── Recorded information ──

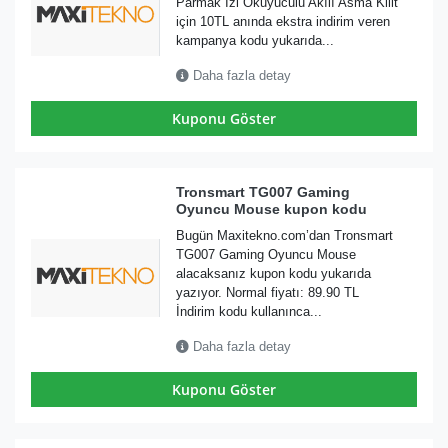
Parmak İzi Okuyuculu Akılı Asma Kilit
için 10TL anında ekstra indirim veren
kampanya kodu yukarıda...
Daha fazla detay
Kuponu Göster
Tronsmart TG007 Gaming
Oyuncu Mouse kupon kodu
Bugün Maxitekno.com’dan Tronsmart
TG007 Gaming Oyuncu Mouse
alacaksanız kupon kodu yukarıda
yazıyor. Normal fiyatı: 89.90 TL
İndirim kodu kullanınca...
Daha fazla detay
Kuponu Göster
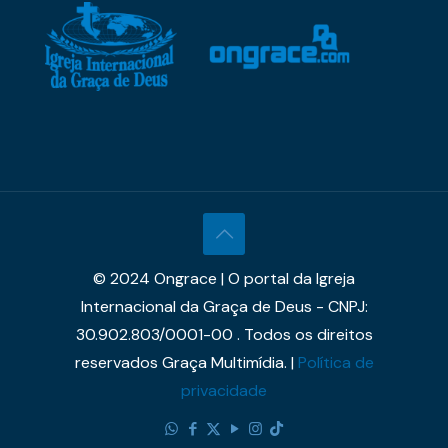
© 2024 Ongrace | O portal da Igreja
Internacional da Graça de Deus - CNPJ:
30.902.803/0001-00 . Todos os direitos
reservados Graça Multimídia. |
Política de
privacidade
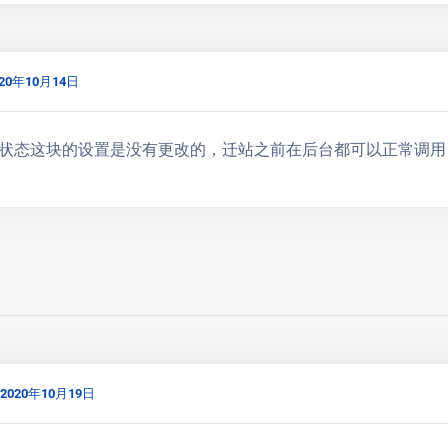
020年10月14日
状态这块的设置是没有更改的，迁站之前在后台都可以正常调用
2020年10月19日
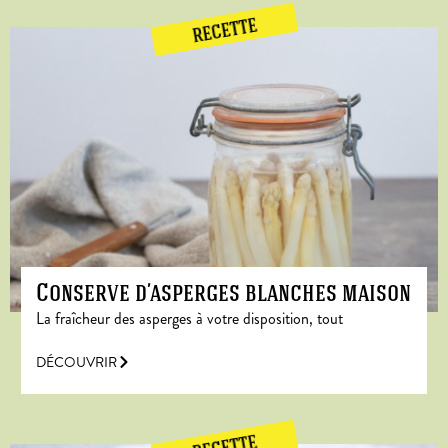
RECETTE
Conserve d’asperges blanches maison
La fraîcheur des asperges à votre disposition, tout
DÉCOUVRIR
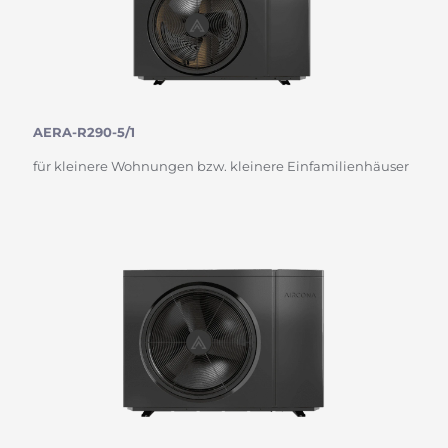
AERA-R290-5/1
für kleinere Wohnungen bzw. kleinere Einfamilienhäuser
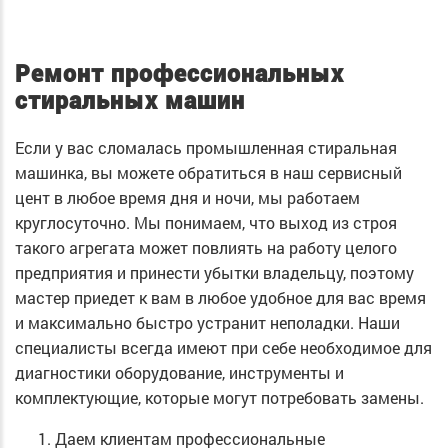
Ремонт профессиональных
стиральных машин
Если у вас сломалась промышленная стиральная
машинка, вы можете обратиться в наш сервисный
цент в любое время дня и ночи, мы работаем
круглосуточно. Мы понимаем, что выход из строя
такого агрегата может повлиять на работу целого
предприятия и принести убытки владельцу, поэтому
мастер приедет к вам в любое удобное для вас время
и максимально быстро устранит неполадки. Наши
специалисты всегда имеют при себе необходимое для
диагностики оборудование, инструменты и
комплектующие, которые могут потребовать замены.
Даем клиентам профессиональные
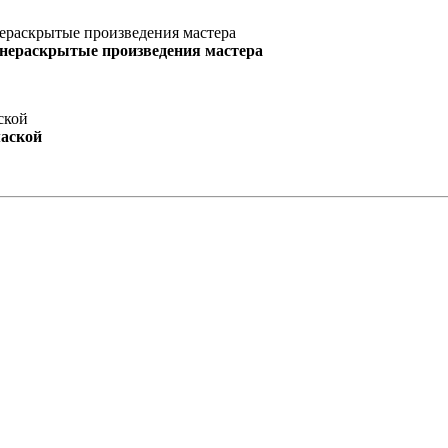
 нераскрытые произведения мастера
маской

───

= Aim of the exercise =
If a line in the records contains the string "asperges", copy it out.

= Finished task =
Conserve d’asperges blanches maison
La fraîcheur des asperges à votre disposition, tout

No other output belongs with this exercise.